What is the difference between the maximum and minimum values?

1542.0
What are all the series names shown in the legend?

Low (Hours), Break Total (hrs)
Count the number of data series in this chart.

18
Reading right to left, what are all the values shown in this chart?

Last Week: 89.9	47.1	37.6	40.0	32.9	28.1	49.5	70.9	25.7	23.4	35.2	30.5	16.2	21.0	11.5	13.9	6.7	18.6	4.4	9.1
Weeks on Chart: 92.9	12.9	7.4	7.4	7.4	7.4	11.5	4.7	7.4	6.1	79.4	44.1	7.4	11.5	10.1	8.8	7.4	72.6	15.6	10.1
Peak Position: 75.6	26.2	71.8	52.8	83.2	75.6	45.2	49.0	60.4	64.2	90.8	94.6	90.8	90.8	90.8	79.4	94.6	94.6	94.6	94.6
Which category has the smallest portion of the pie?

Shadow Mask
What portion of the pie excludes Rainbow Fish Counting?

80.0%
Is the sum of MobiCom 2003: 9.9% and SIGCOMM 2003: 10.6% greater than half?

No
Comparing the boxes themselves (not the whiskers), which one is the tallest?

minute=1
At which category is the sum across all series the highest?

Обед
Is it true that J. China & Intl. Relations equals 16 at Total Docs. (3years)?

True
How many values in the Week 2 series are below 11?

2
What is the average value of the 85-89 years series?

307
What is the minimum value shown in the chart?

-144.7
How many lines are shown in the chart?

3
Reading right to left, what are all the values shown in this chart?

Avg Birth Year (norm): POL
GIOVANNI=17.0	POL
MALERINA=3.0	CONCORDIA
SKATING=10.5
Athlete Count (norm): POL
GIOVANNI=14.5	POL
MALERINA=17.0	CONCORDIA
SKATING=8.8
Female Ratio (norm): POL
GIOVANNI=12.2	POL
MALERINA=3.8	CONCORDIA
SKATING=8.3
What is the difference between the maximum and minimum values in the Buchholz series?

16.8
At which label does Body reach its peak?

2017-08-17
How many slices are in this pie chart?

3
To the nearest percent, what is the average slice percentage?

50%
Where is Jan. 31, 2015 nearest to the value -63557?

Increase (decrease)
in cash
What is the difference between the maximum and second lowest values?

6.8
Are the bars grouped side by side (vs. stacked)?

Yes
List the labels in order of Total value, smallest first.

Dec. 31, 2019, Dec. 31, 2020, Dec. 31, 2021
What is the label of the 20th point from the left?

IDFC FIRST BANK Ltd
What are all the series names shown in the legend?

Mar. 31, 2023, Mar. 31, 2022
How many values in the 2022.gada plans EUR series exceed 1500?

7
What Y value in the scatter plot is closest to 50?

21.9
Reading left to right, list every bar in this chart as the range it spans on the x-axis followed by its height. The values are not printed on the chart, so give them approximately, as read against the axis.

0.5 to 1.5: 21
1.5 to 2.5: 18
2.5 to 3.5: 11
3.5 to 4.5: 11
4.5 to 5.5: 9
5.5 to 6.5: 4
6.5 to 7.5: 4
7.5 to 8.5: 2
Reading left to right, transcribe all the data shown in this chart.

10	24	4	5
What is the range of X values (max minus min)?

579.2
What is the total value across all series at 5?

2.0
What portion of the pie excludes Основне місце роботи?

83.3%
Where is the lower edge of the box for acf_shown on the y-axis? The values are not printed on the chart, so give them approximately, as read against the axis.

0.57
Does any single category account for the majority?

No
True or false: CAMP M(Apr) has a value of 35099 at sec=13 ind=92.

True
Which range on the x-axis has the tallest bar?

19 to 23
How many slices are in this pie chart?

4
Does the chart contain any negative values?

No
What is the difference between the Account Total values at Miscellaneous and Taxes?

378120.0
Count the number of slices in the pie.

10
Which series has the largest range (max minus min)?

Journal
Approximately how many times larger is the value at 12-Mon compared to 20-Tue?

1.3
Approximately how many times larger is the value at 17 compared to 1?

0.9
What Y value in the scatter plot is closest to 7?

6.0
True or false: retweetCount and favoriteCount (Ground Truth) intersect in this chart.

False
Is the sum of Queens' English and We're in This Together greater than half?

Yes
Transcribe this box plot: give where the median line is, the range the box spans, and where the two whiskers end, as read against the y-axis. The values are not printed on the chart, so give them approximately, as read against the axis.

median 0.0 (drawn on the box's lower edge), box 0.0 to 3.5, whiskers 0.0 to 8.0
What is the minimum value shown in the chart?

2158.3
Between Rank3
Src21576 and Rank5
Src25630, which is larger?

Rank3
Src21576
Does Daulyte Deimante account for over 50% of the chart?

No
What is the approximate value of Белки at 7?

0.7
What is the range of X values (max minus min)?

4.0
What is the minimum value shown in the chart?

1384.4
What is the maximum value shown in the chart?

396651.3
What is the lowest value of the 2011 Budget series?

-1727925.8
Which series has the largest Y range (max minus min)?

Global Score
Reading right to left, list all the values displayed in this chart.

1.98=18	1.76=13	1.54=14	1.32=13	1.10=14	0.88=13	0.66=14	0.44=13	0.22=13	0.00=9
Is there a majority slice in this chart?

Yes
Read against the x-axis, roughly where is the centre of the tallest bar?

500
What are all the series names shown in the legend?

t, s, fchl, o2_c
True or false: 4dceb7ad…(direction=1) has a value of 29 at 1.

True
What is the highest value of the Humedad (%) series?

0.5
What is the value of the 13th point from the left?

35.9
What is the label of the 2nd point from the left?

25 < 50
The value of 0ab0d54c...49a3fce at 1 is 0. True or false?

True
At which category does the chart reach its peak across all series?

• • • • • • •

== JOB ITEM ==
Swap "pie" for "donut" and give the lines again with nothing else changed, starting at the first of the items and ending with the line that contains "List the labels".

== OUTPUT FOR THIS EXERCISE ==
What is the difference between the maximum and minimum values?

1542.0
What are all the series names shown in the legend?

Low (Hours), Break Total (hrs)
Count the number of data series in this chart.

18
Reading right to left, what are all the values shown in this chart?

Last Week: 89.9	47.1	37.6	40.0	32.9	28.1	49.5	70.9	25.7	23.4	35.2	30.5	16.2	21.0	11.5	13.9	6.7	18.6	4.4	9.1
Weeks on Chart: 92.9	12.9	7.4	7.4	7.4	7.4	11.5	4.7	7.4	6.1	79.4	44.1	7.4	11.5	10.1	8.8	7.4	72.6	15.6	10.1
Peak Position: 75.6	26.2	71.8	52.8	83.2	75.6	45.2	49.0	60.4	64.2	90.8	94.6	90.8	90.8	90.8	79.4	94.6	94.6	94.6	94.6
Which category has the smallest portion of the donut?

Shadow Mask
What portion of the donut excludes Rainbow Fish Counting?

80.0%
Is the sum of MobiCom 2003: 9.9% and SIGCOMM 2003: 10.6% greater than half?

No
Comparing the boxes themselves (not the whiskers), which one is the tallest?

minute=1
At which category is the sum across all series the highest?

Обед
Is it true that J. China & Intl. Relations equals 16 at Total Docs. (3years)?

True
How many values in the Week 2 series are below 11?

2
What is the average value of the 85-89 years series?

307
What is the minimum value shown in the chart?

-144.7
How many lines are shown in the chart?

3
Reading right to left, what are all the values shown in this chart?

Avg Birth Year (norm): POL
GIOVANNI=17.0	POL
MALERINA=3.0	CONCORDIA
SKATING=10.5
Athlete Count (norm): POL
GIOVANNI=14.5	POL
MALERINA=17.0	CONCORDIA
SKATING=8.8
Female Ratio (norm): POL
GIOVANNI=12.2	POL
MALERINA=3.8	CONCORDIA
SKATING=8.3
What is the difference between the maximum and minimum values in the Buchholz series?

16.8
At which label does Body reach its peak?

2017-08-17
How many slices are in this donut chart?

3
To the nearest percent, what is the average slice percentage?

50%
Where is Jan. 31, 2015 nearest to the value -63557?

Increase (decrease)
in cash
What is the difference between the maximum and second lowest values?

6.8
Are the bars grouped side by side (vs. stacked)?

Yes
List the labels in order of Total value, smallest first.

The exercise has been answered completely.